Задание
Пожалуйста, перепишите часть отрывка, начиная со слов «Язык и текст» и заканчивая словами «падающую завесу будущего.», заменив в ней «математика» на «геометрия».

===== Отрывок

В начале 1960-х появляются работы, в которых делается попытка вскрыть механизмы “футуристического шифра”[4], начинается (в том числе в мемуарной литературе) процесс канонизации будетлян. Поэт, избравший эту традицию, работает уже с учетом филологических выкладок (см., напри- мер, “Код Велимира” (с. 162—169)), используя как структуралистский минус-прием, так и принцип обнажения приема. Причем новый жест возникает после зазора, паузы, с учетом “прошедшего времени”.

Сущность этого жеста, который очевиден даже при самом первом и беглом прочтении книги “Поэзис”, состоит в следующем: чтобы сохранить связь времен после невосполнимого исторического разрыва, поэту всякий раз приходится предпринимать усилие воссоздания, словно бы возобновляя прерванную речь, которая, как оторванная нога, по выражению Маяковского, “добегает в соседней улице”.

Язык и текст первого авангарда становятся для Бирюкова и поэтов его круга — Елизаветы Мнацакановой, Александра Горнона, Ры Никоновой, Сергея Сигея — своего рода “второй моделирующей системой”. Происходит двоякая выборка: отношение к “естественному” языку дается сквозь “диахроническую” призму авангарда, но и сам авангардный субстрат, в свою очередь, подвергается просеиванию, и не все принципы футуризма здесь соблюдаются. Так, у Бирюкова нет славянофильских высказываний и практически отсутствует математика. При этом “Поэзис” подразумевает создание собственной “книги судеб”: в стихотворении (или, скорее, поэме) “Код Велимира” имена поэтов словно бы становятся “временными двойниками”, своеобразными хлебниковскими “Ка”, выстреливающими в падающую завесу будущего.

==========
===== Исходные данные

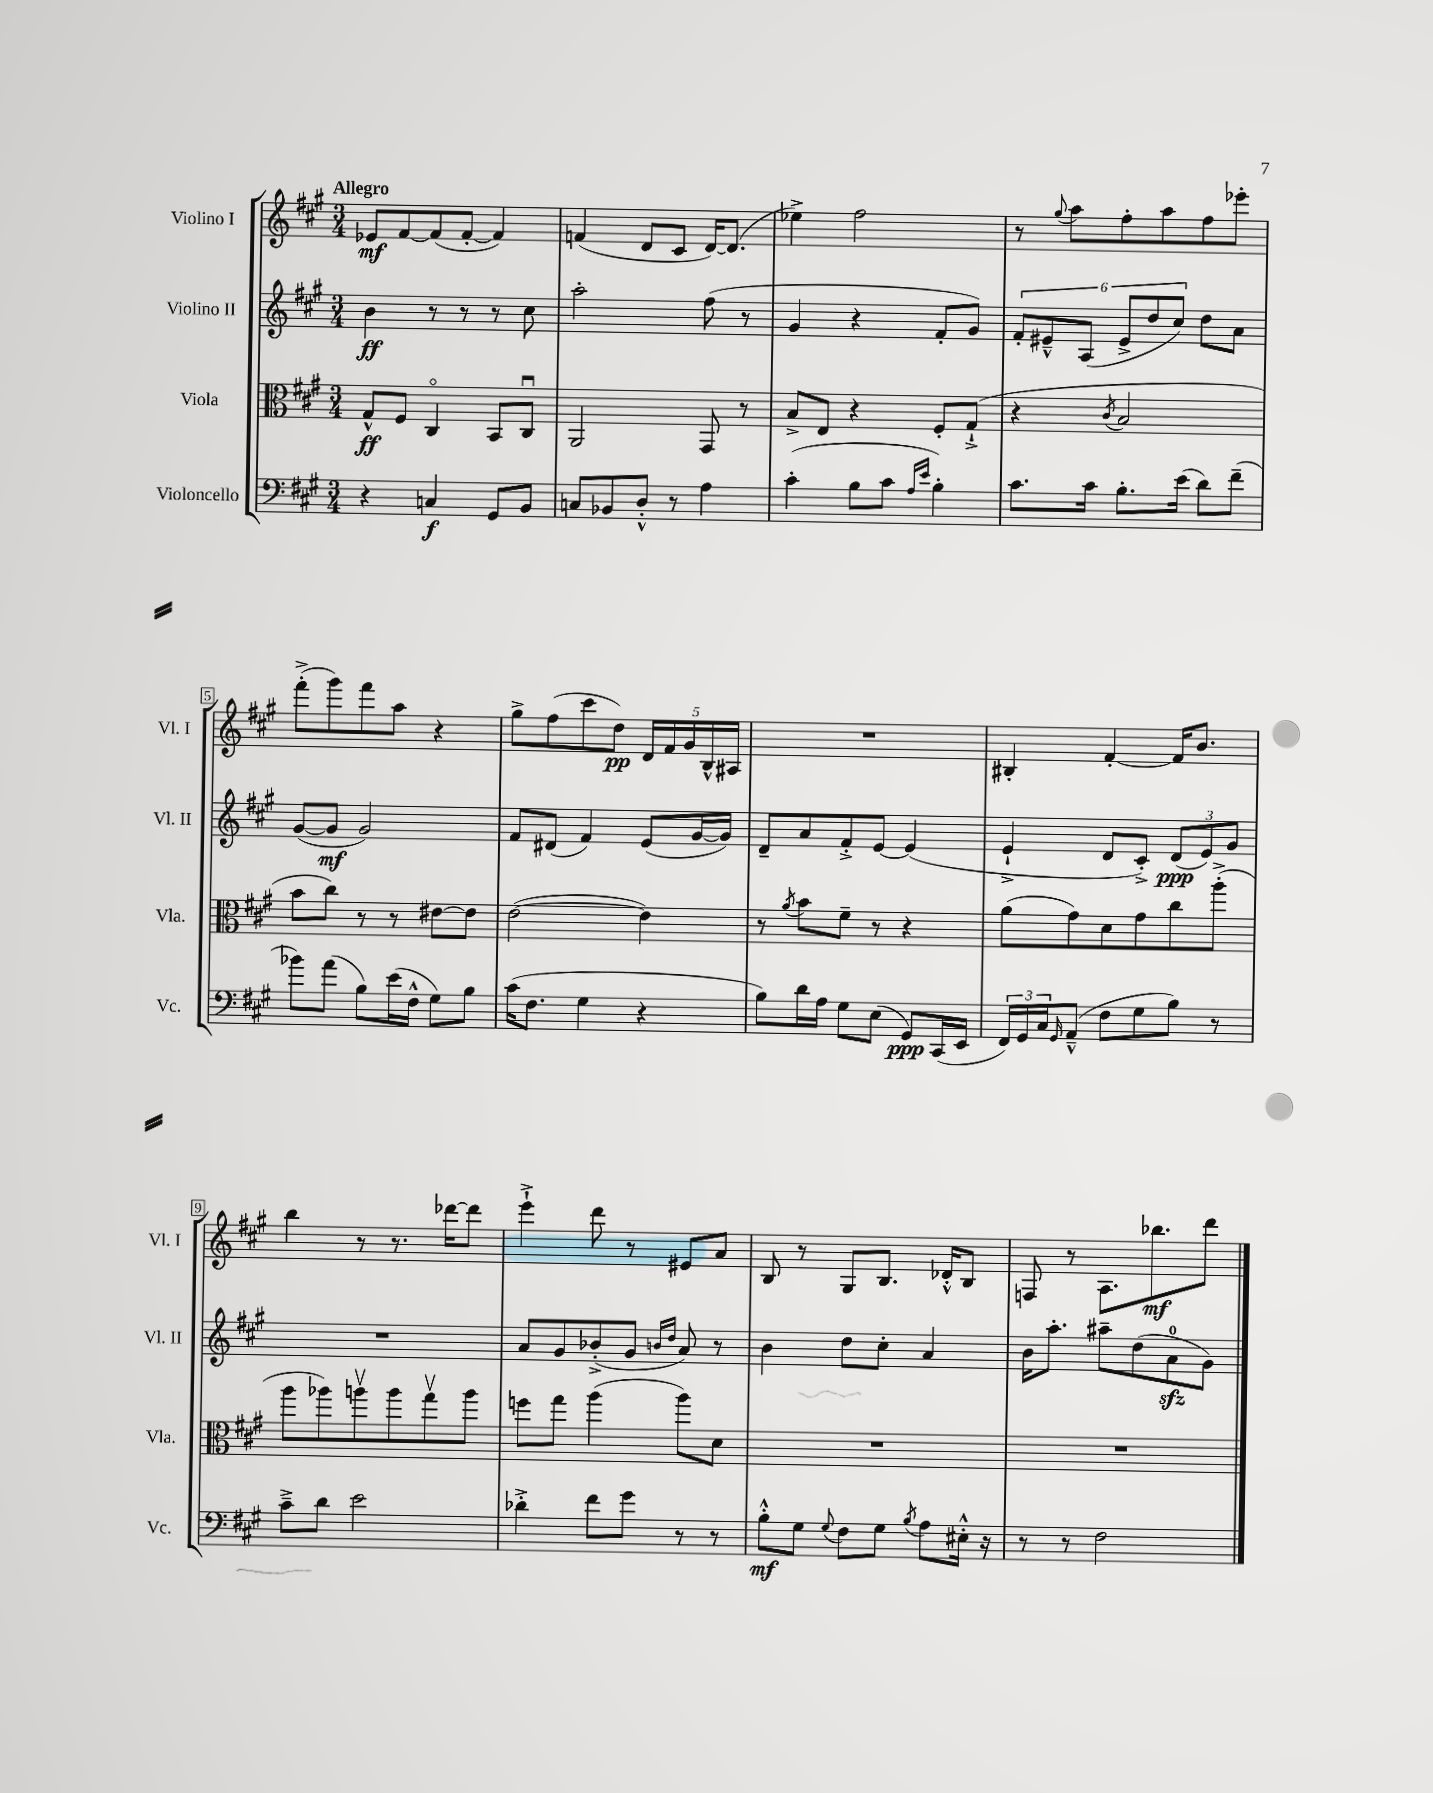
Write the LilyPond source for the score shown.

==========

Результат
Язык и текст первого авангарда становятся для Бирюкова и поэтов его круга — Елизаветы Мнацакановой, Александра Горнона, Ры Никоновой, Сергея Сигея — своего рода “второй моделирующей системой”. Происходит двоякая выборка: отношение к “естественному” языку дается сквозь “диахроническую” призму авангарда, но и сам авангардный субстрат, в свою очередь, подвергается просеиванию, и не все принципы футуризма здесь соблюдаются. Так, у Бирюкова нет славянофильских высказываний и практически отсутствует геометрия. При этом “Поэзис” подразумевает создание собственной “книги судеб”: в стихотворении (или, скорее, поэме) “Код Велимира” имена поэтов словно бы становятся “временными двойниками”, своеобразными хлебниковскими “Ка”, выстреливающими в падающую завесу будущего.